Durbuy, Belgique. Petite ville wallonne de moins de 11.000 habitants pour une superficie totale de 156,61 km carrés. Madame Vande Kasteel, 71 ans, organise depuis bientôt quarante ans les “Midis musicaux pour le lutrin et la clé de sol” en l’église Pierre et Jean. Pour elle, clairement, la crise des sub-prime a eu un impact direct sur la fréquentation de ses concerts et sur le financement de sa série. “Il y a encore cinq ans, l’église était remplie, le vieillissement de la population, la baisse du pouvoir d’achat et la difficulté croissante à programmer des noms connu ont eu raison du succès des Midis”. Il est clair qu’à Durbuy, la pyramide démographique parle d’elle même, la très vieille population est grandissante, les gens ne sont plus capables de se déplacer. “Parmi nos fidèles, au moins sept ont des problèmes de hanche, ils restent chez eux et regardent la télé”, déplore Madame Vande Kasteel.
 

Le modèle économique de ce genre de concert repose sur une alchimie délicate; douze événements sont programmés par an, dont une spéciale “Noël”, assortie d’une rencontre avec les artistes, d’une soirée “dégustation de produits du terroir” et d’un bal dansant animé par des célébrités locales. Cela représente un budget de 17.000 euros qui n’est malheureusement plus garanti par les autorités régionales. Madame Vande Kasteel explique, amère : “La province de Luxembourg nous donnait à l’époque 9.000 euros, somme qui a cessé d’être indexée il y a deux ans, le reste reposait sur le ticketing et sur la tombola du Carnaval de Durbuy, organisée par nos bénévoles”.
 

En ce 7 décembre, le baryton français Michel Trempette s’est déplacé pour donner un récital de mélodie française. Madame Vande Kasteel est un peu inquiète car si Michel Trempette est un nom, la mélodie française a toujours effrayé son public. “En 1971 nous avons eu un récital de Jules Bastain, c’était magnifique, les gens présents étaient fous, mais l’église était clairsemée.
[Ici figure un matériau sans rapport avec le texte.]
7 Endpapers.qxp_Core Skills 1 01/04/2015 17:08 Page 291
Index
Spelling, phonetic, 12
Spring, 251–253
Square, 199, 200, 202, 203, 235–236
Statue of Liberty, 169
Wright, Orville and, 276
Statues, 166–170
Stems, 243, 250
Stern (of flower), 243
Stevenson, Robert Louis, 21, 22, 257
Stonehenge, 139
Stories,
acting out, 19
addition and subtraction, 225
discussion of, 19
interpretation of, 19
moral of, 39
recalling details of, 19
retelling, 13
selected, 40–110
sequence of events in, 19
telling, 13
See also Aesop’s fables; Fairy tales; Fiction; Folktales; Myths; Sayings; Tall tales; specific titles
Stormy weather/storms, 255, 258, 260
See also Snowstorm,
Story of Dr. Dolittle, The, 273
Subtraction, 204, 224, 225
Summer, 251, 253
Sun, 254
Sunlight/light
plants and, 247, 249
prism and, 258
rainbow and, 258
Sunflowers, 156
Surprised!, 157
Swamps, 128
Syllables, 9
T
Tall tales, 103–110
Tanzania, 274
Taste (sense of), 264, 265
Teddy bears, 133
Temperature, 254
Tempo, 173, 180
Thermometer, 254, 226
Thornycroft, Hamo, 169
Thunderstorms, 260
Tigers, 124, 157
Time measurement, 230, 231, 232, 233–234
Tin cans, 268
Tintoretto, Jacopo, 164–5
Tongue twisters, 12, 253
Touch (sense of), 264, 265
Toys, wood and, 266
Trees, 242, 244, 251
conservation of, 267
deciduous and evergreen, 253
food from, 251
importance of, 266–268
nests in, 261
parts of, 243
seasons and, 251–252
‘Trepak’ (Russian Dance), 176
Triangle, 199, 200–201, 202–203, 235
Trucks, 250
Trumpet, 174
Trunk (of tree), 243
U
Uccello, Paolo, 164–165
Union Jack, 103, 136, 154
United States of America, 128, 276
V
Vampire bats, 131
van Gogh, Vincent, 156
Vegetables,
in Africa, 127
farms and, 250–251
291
Je sais que Jules avait été fort blessé, très fort blessé”. Effectivement, nous avons pu constater que le nom de Michel Trempette n’aura pas suffi à remplir la salle, comme le craignait la dynamique organisatrice, mais que le public, enthousiaste, ne manqua pas de battre des mains quand le baryton lyonnais entama, en bis, le célèbre “Funiculi Funicula”. En coulisse, Michel Trempette, tout sourire, signe des autographes pour ses fans, venues nombreuses. Il admet volontiers qu’il a accepté de se produire pour environ le tiers de son cachet mais que “comme on lui a donné un panier garni, ça va”.
 

L’âge moyen de l’habitant de Durbuy est de 40 ans, le taux de chaumage y est de 15,45 % et le revenu annuel moyen y est de 10.981 € par habitant. Ces chiffres dépriment un peu Madame Vande Kasteel qui a courageusement décidé, l’année dernière, d’abaisser le prix de la place de 5 à 4 euros, avec une bière offerte à l’entracte. “Cela n’a pas vraiment eu d’impact”, regrette-t-elle. Pour Madame Vande Kasteel, c’est l’investissement d’une vie, ce sont des heures de travail bénévole, entre l’installation des chaises, le nettoyage de l’église, la négociation des cachets avec des artistes parfois beaucoup plus âpres aux gains que Michel Trempette.
 

Giselle B. est elle aussi bénévole aux “Midis musicaux pour le lutrin et la clé de sol” et ce ne sont pas ses 87 printemps qui la découragent, ni la désertion des salles, ni le trépas de la plupart de ses collègues, tombées au combat. Ce qui déprime Giselle, c’est la programmation de Madame Vande Kasteel, qu’elle juge trop élitiste et à laquelle elle impute la décrépitude de ce beau projet. Voilà bientôt douze ans que Giselle déchire des tickets, quelle que soit la météo, “même en hiver quand les souris font du patinage sur le bénitier”, sourit-elle, de sa belle bouche lacunaire. Selon Giselle, le projet artistique de sa rivale a vécu. “Dans les années 70, on pouvait se permettre d’être avant gardiste, de programmer du Debussy et du Poulenc, l’époque était à la controverse, avec la guerre du Vietnam et tout ça. Aujourd’hui il faut donner du bonheur aux gens et programmer de la musique qui leur plaît d’emblée”. Attention, Giselle n’en appelle pas à la programmation sauvage de chansonniers ou d’artistes populaires, non : “Pour moi, Mozart n’a jamais fait fuir personne, et pourquoi n’entend-on pas de beaux airs italiens chantés par des ténors” ?
 

Et le public de Durbuy qu’en pense-t-il ? En ce 7 décembre, nous n’avons trouvé qu’un témoin, les autres quittent la salle d’un pas pressé, pris par le froid. Il s’agit de Monsieur Jean, chanoine honoraire de l’église, qui a lui-aussi, un temps, été bénévole. Aujourd’hui, nous rappelle-t-il, il ne vient qu’en simple amateur, même si l’enthousiasme n’y est plus. “Pour être tout à fait franc, la qualité des programmes télé est une rude concurrence”, maugrée-t-il dans sa barbe patriarcale.
 

Madame Vande Kasteel, elle, y croit toujours et parcourt la salle vide de ses grands yeux bleus. Au sol, trainent quelques programmes sur lesquels sont imprimés en quadrichromie la photo promotionnelle de Michel Trempette, en chemise. Le vent du nord les soulève un instant quand les ouvriers ouvrent les portes de la paroisse pour démonter la scène et Madame Vande Kasteel, mélancolique, ne peut s’empêcher de les suivre des yeux jusqu’à ce qu’ils terminent leur course sous le confessionnal, puis –souriante-, conclut “le mois prochain, une nouvelle aventure commence”.